Free ne pourra plus pourfendre les spams
La société Buzzee France, spécialisée dans l’envoi de mailings commerciaux de masse, a assigné Free devant le tribunal de commerce de Paris. Free avait, à plusieurs reprises, bloqué les messages envoyés par cette société à ses abonnés utilisant une adresse « @free.fr » puis, à compter de l’automne 2015, tous les messages en provenance du serveur de la société Buzzee. Celle-ci a donc saisi la justice afin de faire lever le blocage et d’obtenir, subsidiairement, réparation du préjudice commercial subi.
Le Tribunal de commerce, de manière didactique, étudie les différents fondements sur lesquels Free pourrait être habilité à effectuer ce filtrage (T. com. Paris, 20 janvier 2016, n°2015065447).
En premier lieu, il indique qu’un tel blocage pourrait être justifié si la licéité des contenus des messages était en cause, ou en cas de demande expresse d’une autorité administrative habilitée ou d’une autorité judiciaire (articles 6, I-2, I-7 et I-8 de la loi n°2004-575 du 21 juin 2004 pour la confiance dans l’économie numérique). Au cas présent, la licéité des messages n’est pas en cause, et Free a agi de sa propre initiative.
En second lieu, le Tribunal relève que la notion de « spam » n’est pas définie juridiquement, et n’est pas davantage soumise à un régime juridique restrictif. Ainsi, l’identification d’un message comme un spam est subjective. Par ailleurs, aucune disposition législative ou réglementaire spécifique n’autorise un fournisseur de services Internet à supprimer, de sa propre initiative, les messages de cette nature destinés à ses clients.
En troisième lieu, se posait la question de savoir si la société Free avait pu être mandatée par ses clients pour filtrer ce type de messages. Le Tribunal relève à ce sujet que la société Free n’apporte aucunement la preuve qu’elle aurait reçu des plaintes de ses clients concernant les courriels envoyés par la société Buzzee. Par ailleurs, aucune clause de ses conditions générales de vente ne mandate le fournisseur d’accès, directement ou indirectement, pour effectuer ce filtrage.

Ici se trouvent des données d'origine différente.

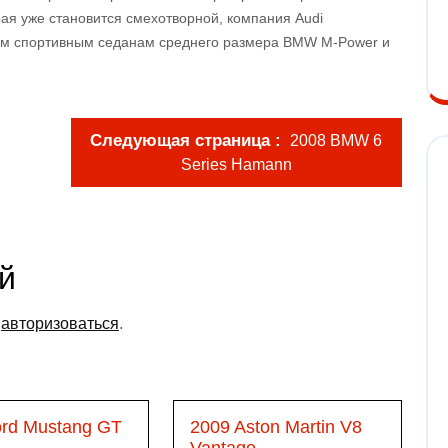
ая уже становится смехотворной, компания Audi
ым спортивным седанам среднего размера BMW M-Power и
Следующая страница
2008 BMW 6
Series Hamann
й
о
авторизоваться
.
ord Mustang GT
2009 Aston Martin V8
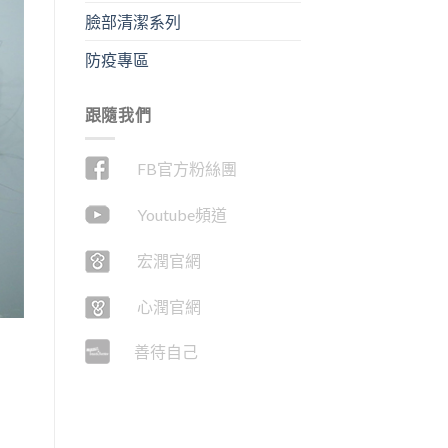
臉部清潔系列
防疫專區
跟隨我們
FB官方粉絲團
Youtube頻道
宏潤官網
心潤官網
善待自己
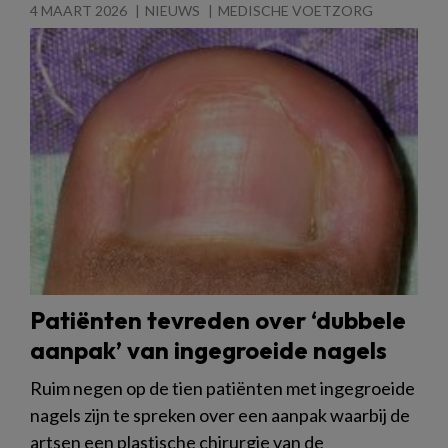
4 MAART 2026
NIEUWS
MEDISCHE VOETZORG
Patiënten tevreden over ‘dubbele
aanpak’ van ingegroeide nagels
Ruim negen op de tien patiënten met ingegroeide
nagels zijn te spreken over een aanpak waarbij de
artsen een plastische chirurgie van de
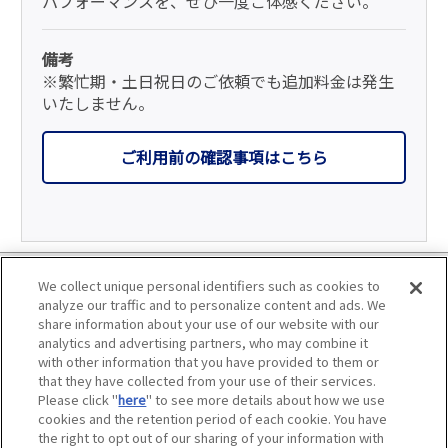
パフォーマンスを、ぜひ一度ご体感ください。
備考
※繁忙期・土日祝日のご依頼でも追加料金は発生
いたしません。
ご利用前の確認事項はこちら
利用規約
We collect unique personal identifiers such as cookies to
analyze our traffic and to personalize content and ads. We
個人情報の取り扱いについて
share information about your use of our website with our
analytics and advertising partners, who may combine it
with other information that you have provided to them or
会員優待サービスの提携をご検討の方へ
that they have collected from your use of their services.
Please click "
here
" to see more details about how we use
JAFホームページ
cookies and the retention period of each cookie. You have
the right to opt out of our sharing of your information with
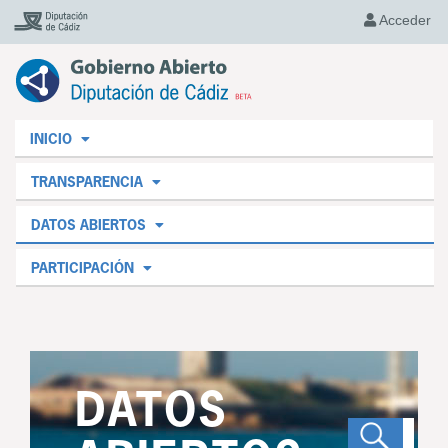
Acceder
INICIO
TRANSPARENCIA
DATOS ABIERTOS
PARTICIPACIÓN
DATOS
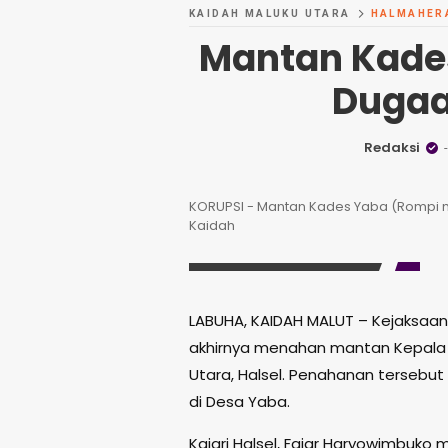
KAIDAH MALUKU UTARA
HALMAHER
Mantan Kades
Dugaa
Redaksi
KORUPSI - Mantan Kades Yaba (Rompi mer
Kaidah
LABUHA, KAIDAH MALUT – Kejaksaan 
akhirnya menahan mantan Kepala
Utara, Halsel. Penahanan tersebut
di Desa Yaba.
Kajari Halsel, Fajar Haryowimbuko 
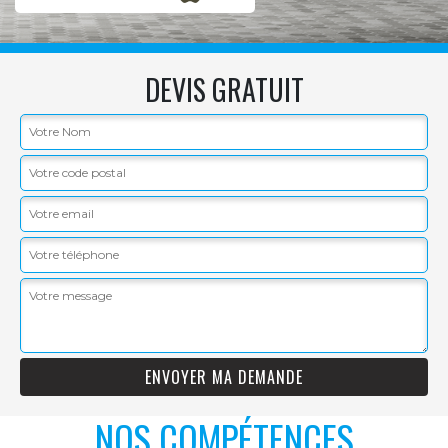
DEVIS GRATUIT
NOS COMPÉTENCES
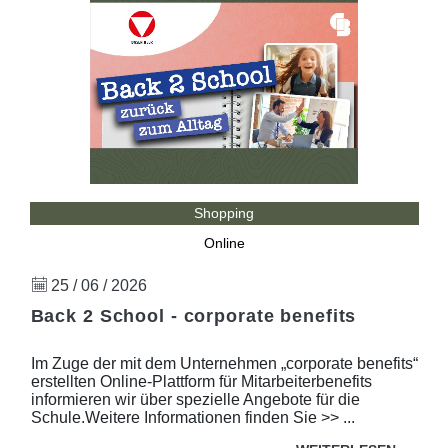
Shopping
Online
25 / 06 / 2026
Back 2 School - corporate benefits
Im Zuge der mit dem Unternehmen „corporate benefits“
erstellten Online-Plattform für Mitarbeiterbenefits
informieren wir über spezielle Angebote für die
Schule.Weitere Informationen finden Sie >> ...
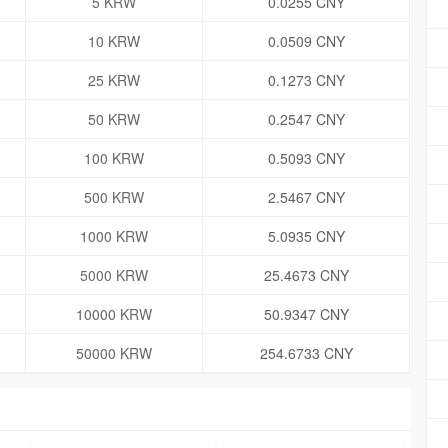
5 KRW
0.0255 CNY
10 KRW
0.0509 CNY
25 KRW
0.1273 CNY
50 KRW
0.2547 CNY
100 KRW
0.5093 CNY
500 KRW
2.5467 CNY
1000 KRW
5.0935 CNY
5000 KRW
25.4673 CNY
10000 KRW
50.9347 CNY
50000 KRW
254.6733 CNY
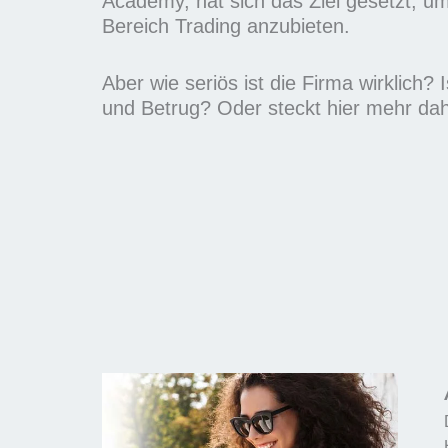
Academy, hat sich das Ziel gesetzt, 
m
Bereich Trading anzubieten.
i
t
Aber wie seriös ist die Firma wirklich? 
5
und Betrug? Oder steckt hier mehr dah
v
o
n
5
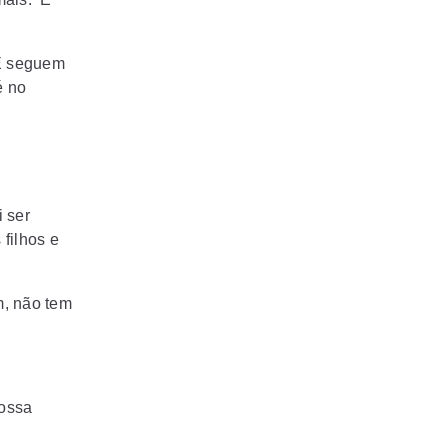
 E seguem
é no
i ser
filhos e
m, não tem
nossa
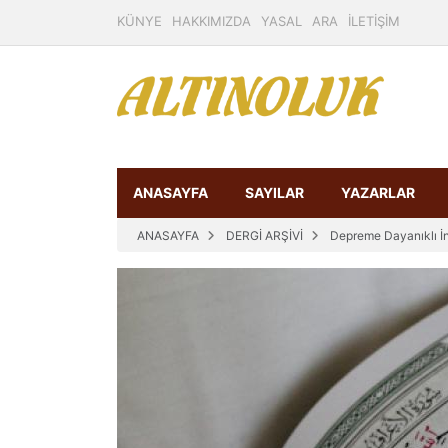
KÜNYE
HAKKIMIZDA
YASAL
ARA
İLETİŞİM
ANASAYFA
SAYILAR
YAZARLAR
ANASAYFA
DERGİ ARŞİVİ
Depreme Dayanıklı İ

Enfin, la société Free faisait valoir que les e-mailings expédiés par la société Buzzee à ses clients particuliers (les abonnés ayant une adresse « @free.fr » sont pour l’essentiel des particuliers, les sociétés disposant le plus souvent de leur propre nom de domaine) ne respectaient pas les obligations édictées par l’article L.34-5 du Code des postes et des communications électroniques (CPCE). Cet article soumet notamment la régularité des envois de messages électroniques promotionnels à l’acceptation préalable des personnes physiques destinataires (« opt-in ») et à la faculté qui leur est offerte de revenir à tout moment sur leur consentement à recevoir de tels messages (« opt-out »). En l’espèce, aucune de ces deux obligations n’était respectée. Si le Tribunal reconnaît l’exactitude de ce point, il n’en indique pas moins que la société Free n’est pas habilitée à contrôler le respect de ces dispositions. Tout particulièrement, l’existence d’une possibilité de désabonnement aux e-mailings ne peut être vérifiée qu’en accédant au contenu des messages, ce qu’interdit aux opérateurs de télécommunications l’article L.32-3 du CPCE.
Le tribunal de commerce de Paris en conclut que Free « n’a pas la liberté de ne pas acheminer certains messages de sa propre initiative et selon des critères d’appréciation qui lui sont propres« . Une telle opération, si la mauvaise foi de l’opérateur était établie, serait d’ailleurs punissable en application de l’article 226-15 du Code pénal, qui sanctionne la suppression et le détournement de correspondances. Le Tribunal rappelle que « l’accès à un réseau et la transmission de messages par Internet est un droit qui s’impose aux opérateurs de télécommunications » : Free a donc été enjoint de débloquer des serveurs les adresses IP de la société Buzzee, sous quinze jours, avec une astreinte de 5 000 euros par jour de retard.
En revanche, le préjudice commercial allégué par la société Buzzee n’ayant pas été établi, ses demandes indemnitaires ont été rejetées.
Auteur
Prudence Cadio, avocat en droit de la Propriété Intellectuelle et des Nouvelles Technologies.